The Canadian Temperance Federation and its successor the Canadian Federation on Alcohol Problems have gone through several important transitions in their history, reflecting the changes in the general public’s response to alcohol. When the Canadian Prohibition Federation was organized in 1923 to coordinate the work of the provincial anti-alcohol forces, its main purpose was to convince the federal government to reinstate dominion-wide prohibition. By 1928, when the name was changed to the Canadian Temperance Foundation, it came to realize that national prohibition was no longer feasible. It therefore placed greater stress on encouraging individuals not to drink.
Constitutional changes in 1943, 1952, and 1955 all reflected an increased stress on research and education to convince individuals of the dangers of alcohol. The Canadian Temperance Federation during this period was quite successful in many of its temperance campaigns and at least played a significant role in limiting the spread of alcohol.
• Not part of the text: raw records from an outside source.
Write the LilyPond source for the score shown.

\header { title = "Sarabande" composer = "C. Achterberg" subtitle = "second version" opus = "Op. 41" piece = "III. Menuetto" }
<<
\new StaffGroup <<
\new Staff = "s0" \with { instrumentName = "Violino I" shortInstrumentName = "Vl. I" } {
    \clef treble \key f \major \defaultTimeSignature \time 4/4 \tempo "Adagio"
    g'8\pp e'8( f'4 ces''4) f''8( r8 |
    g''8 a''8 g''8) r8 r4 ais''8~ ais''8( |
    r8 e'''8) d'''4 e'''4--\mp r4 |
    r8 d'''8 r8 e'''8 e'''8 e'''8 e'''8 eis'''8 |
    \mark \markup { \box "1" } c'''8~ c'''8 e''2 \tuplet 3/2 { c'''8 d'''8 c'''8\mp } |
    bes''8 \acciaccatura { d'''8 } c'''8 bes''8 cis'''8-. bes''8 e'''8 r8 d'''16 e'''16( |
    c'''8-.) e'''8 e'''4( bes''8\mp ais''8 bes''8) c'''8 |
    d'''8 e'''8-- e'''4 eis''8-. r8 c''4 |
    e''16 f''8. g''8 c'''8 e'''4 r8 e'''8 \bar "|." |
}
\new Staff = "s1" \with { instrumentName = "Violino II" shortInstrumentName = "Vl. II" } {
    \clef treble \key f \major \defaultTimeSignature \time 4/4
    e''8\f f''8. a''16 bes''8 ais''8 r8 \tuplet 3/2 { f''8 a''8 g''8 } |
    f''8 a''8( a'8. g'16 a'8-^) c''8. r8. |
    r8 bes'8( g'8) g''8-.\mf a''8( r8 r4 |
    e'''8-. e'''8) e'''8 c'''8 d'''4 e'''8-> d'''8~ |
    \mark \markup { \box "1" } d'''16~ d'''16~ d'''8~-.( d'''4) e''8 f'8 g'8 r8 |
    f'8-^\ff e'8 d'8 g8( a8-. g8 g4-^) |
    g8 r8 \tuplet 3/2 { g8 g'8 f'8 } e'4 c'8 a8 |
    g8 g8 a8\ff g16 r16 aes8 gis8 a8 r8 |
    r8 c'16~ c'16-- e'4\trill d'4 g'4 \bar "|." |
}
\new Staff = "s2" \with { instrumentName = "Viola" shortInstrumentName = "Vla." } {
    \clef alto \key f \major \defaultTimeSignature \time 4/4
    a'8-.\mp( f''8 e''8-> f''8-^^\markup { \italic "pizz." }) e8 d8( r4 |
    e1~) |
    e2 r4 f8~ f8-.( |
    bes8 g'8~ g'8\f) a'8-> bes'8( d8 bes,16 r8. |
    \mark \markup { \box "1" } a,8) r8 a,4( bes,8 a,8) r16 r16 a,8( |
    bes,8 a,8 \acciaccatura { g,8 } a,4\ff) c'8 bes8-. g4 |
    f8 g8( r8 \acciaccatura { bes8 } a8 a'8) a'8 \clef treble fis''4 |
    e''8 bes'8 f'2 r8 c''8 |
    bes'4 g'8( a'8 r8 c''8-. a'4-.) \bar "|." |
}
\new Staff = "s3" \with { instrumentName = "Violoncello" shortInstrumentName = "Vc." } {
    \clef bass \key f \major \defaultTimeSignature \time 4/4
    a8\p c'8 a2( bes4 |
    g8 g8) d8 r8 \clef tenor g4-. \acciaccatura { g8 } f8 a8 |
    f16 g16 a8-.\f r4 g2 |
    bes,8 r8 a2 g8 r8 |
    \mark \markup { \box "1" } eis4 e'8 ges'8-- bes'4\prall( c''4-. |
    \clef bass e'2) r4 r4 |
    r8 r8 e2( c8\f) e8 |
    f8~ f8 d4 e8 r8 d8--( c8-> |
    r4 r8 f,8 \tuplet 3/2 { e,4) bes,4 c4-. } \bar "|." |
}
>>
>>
By the 1960s, cigarettes and drugs were added to the concerns of the organization, reflecting the greater awareness of the harmfulness of these substances. In 1962, the Canadian Temperance Federation changed its name to the Canadian Federation on Alcohol Problems and during the sixties and on into the seventies, has constantly re-evaluated its function and methods. Essentially, however, it has maintained its focus on education to improve the public’s awareness.
Both the Canadian Temperance Federation and its success the Canadian Federation on Alcohol Problems work as umbrella organizations coordinating provincial anti-alcohol groups. It also brings in speakers and organizes annual conventions to illustrate the work across the country. Churches and other anti-alcohol organizations are also active in the C.F.A.P. and join in putting pressure on the federal government to support temperance measures.